The book is meant to be a straightforward, unvarnished look at human nature and what it takes to govern men. Macchiavelli doesn’t moralize over actions. He concerns himself with what works. This often means ‘appearances’; and he states in no uncertain terms that a leader will need to be seen as morally upright or religious, but not to let those things restrain what needs to be done.
The thing that maybe jumped out at me all the more this time was just how exhausting it would be to be the prince. Men want power for a variety of reasons. But whatever perks the job gets you- money, status, access, and… if the chance to actually exercise control over public events… it also comes with the immense responsibility of providing for those you rule over. It is your responsibility to take care of those under your care, and men aren’t easy to deal with. Sorting through the competing self-interests is part of what this book concerns itself with.
Those self-interests often lead to attempts at usurpation, which means the prince has to constantly be on guard against those that would supplant him. Keeping tabs on this, always watching over your shoulder, and the fear and mistrust that would lead to, are counter-factors to be considered when you feel like it must be nice to be at the top.
Then there are the threats from the outside. He writes at length about the politics of playing factions off each other and the kind of moral-gutter one needs to inhabit in order to just maintain safety.
When you consider that IF you, as the leader, decide you won’t inhabit that moral gutter and take the high road, then an outsider sees you as an easy target, ripe for the takeover, which means hardship for your people. Now, taking part in the moral gutter becomes a necessary part of the job.
This perhaps ties into something I was considering the other day.
I was driving and was thinking about a hypothetical incident where there would be a hit-and-run.

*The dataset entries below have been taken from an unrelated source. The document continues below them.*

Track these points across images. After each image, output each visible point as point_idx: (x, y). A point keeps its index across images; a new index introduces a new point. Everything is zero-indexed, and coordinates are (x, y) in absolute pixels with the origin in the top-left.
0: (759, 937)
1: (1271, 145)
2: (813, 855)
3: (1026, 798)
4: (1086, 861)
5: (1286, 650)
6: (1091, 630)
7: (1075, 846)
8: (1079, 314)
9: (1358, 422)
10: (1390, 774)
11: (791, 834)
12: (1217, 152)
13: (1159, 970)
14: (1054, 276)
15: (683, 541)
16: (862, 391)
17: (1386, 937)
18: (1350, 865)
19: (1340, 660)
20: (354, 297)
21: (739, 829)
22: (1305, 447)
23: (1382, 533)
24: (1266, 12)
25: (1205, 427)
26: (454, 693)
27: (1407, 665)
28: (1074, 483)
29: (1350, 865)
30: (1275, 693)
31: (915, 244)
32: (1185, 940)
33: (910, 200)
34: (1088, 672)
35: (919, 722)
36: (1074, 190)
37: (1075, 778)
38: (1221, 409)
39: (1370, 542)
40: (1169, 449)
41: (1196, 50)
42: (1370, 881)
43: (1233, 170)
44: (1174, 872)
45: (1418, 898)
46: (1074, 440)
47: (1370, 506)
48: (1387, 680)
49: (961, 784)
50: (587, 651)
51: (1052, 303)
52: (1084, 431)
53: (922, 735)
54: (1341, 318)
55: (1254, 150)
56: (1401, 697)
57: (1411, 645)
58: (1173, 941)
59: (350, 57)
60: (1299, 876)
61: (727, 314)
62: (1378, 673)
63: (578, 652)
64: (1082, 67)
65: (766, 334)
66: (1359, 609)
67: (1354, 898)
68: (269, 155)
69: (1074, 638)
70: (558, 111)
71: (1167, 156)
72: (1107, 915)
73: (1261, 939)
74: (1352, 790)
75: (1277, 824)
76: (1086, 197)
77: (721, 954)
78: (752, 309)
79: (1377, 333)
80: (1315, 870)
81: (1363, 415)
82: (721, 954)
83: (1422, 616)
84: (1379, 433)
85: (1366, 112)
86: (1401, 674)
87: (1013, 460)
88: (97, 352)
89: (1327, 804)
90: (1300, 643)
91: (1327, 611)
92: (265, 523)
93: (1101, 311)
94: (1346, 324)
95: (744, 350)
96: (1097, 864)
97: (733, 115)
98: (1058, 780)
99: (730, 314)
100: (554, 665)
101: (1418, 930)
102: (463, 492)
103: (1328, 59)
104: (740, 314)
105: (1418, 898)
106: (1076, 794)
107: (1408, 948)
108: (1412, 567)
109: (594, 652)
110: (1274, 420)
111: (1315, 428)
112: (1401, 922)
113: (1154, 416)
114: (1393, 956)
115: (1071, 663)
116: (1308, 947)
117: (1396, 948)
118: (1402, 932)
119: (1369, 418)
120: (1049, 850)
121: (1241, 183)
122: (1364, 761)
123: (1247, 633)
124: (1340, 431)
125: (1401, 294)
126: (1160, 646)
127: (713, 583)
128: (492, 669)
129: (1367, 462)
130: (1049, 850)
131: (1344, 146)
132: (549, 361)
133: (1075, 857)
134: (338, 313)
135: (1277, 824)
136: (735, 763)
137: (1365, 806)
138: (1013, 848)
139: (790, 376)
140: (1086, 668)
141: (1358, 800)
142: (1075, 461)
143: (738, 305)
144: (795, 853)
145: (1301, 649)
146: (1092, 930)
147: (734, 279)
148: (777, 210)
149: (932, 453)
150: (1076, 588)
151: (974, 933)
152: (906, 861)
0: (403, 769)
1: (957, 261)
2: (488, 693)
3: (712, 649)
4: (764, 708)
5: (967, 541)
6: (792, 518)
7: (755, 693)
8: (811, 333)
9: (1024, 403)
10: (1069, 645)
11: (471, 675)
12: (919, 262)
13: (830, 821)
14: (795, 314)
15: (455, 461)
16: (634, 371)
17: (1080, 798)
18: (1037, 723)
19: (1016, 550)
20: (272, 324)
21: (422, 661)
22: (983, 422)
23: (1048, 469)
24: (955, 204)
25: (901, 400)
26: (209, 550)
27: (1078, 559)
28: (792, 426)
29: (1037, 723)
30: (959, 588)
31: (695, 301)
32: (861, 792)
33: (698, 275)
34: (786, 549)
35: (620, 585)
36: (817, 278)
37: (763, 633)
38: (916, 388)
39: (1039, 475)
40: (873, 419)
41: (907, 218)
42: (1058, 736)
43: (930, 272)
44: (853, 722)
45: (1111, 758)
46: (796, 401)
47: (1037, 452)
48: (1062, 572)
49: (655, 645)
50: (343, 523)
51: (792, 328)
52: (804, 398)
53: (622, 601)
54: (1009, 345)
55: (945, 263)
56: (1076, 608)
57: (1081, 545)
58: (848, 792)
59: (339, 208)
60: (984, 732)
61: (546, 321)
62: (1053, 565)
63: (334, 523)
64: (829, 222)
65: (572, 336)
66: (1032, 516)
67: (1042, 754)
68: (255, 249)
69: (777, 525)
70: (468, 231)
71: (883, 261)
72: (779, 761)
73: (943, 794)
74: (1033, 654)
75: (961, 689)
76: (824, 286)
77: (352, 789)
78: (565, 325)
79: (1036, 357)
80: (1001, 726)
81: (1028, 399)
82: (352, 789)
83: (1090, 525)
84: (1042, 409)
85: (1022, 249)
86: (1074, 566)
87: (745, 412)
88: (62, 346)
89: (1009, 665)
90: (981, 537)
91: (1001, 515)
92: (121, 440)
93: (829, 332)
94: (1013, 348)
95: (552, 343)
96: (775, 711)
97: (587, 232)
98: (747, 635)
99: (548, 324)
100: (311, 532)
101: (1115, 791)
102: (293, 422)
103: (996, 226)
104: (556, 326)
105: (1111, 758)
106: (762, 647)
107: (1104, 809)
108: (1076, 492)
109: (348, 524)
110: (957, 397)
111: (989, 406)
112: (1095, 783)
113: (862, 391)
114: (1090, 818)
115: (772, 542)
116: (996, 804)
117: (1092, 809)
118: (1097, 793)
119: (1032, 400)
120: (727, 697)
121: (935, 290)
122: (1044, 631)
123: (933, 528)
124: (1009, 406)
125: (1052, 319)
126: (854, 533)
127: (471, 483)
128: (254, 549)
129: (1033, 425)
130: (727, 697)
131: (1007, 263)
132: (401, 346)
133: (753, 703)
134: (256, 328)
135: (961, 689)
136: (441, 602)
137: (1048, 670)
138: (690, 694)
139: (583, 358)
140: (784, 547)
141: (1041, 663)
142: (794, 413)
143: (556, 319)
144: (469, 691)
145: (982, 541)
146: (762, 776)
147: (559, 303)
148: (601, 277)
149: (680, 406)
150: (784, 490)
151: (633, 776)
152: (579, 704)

There are several options:
1) The police would tell me to call them, report the incident, they would come out and note it. But nothing would be done. They aren’t going to go looking for the person that committed the crime.
2) If I were to tail the person, call them and tell them- I see the guy, he’s headed this-or-that direction, follow him! My guess is they’d tell me to back off and not tail the guy. I don’t think they’d send a car over to go arrest the guy.
3) I decide if the cops aren’t going to do anything, I handle it myself and try to follow the guy and ‘take care of business’ in whatever way. First, outside of trying to beat the guy up, I don’t have any legal authority to properly get justice, and second, the cops would probably take ME into custody for trying to get justice on my own terms.
Of course, I’m not a cop, so I don’t know what all the factors are. They’ve undoubtedly been down these scenarios a million times and have devised a set of responses that will keep the most people safe the majority of times.
But as much as I don’t like thinking this; this is not a system built for justice. It in fact perpetuates injustice. Starting from that point, one might be tempted to say- well then lets tear it down and rebuild one that IS just. But I’m not sure that’s possible. There are always trade-offs in life, and any time you try to compensate more heavily towards one side, in order to get away from x and get more y, then the balance is thrown off in another way.
Let’s face it, if the ‘law’ didn’t concern itself with individual citizens getting vigilante justice by just not interfering, then we’d end up with a lot more injustice. The police also don’t have unlimited resources to send after every traffic incident that occurs in a big city. They have to pick and choose, and I’m assuming those decisions are usually going to end up based on ‘greatest need’ or some such.
All this is to say that I can get my head around the arguments people make when they talk about ‘systems’ that are unjust. But I think there is probably a lot naivete about what can be done, and how easy it might be to construct something that is NOT unjust in some way. No one ever claims they want utopia, and they all act like they’re not demanding that. But I’m not sure that’s true. ANY system is going to have flaws, trade-offs will have to made, injustice IS going to happen. If you think any differently, please point me to some examples of where it doesn’t.
Here’s where the thinking of guys like Macchiavelli comes in. They don’t sweat the moralizing, they just grant that humans are such, and look at how to deal with them in the most effective manner. I don’t know if I can get behind that- I certainly don’t want to deal with it, but I think I can understand it.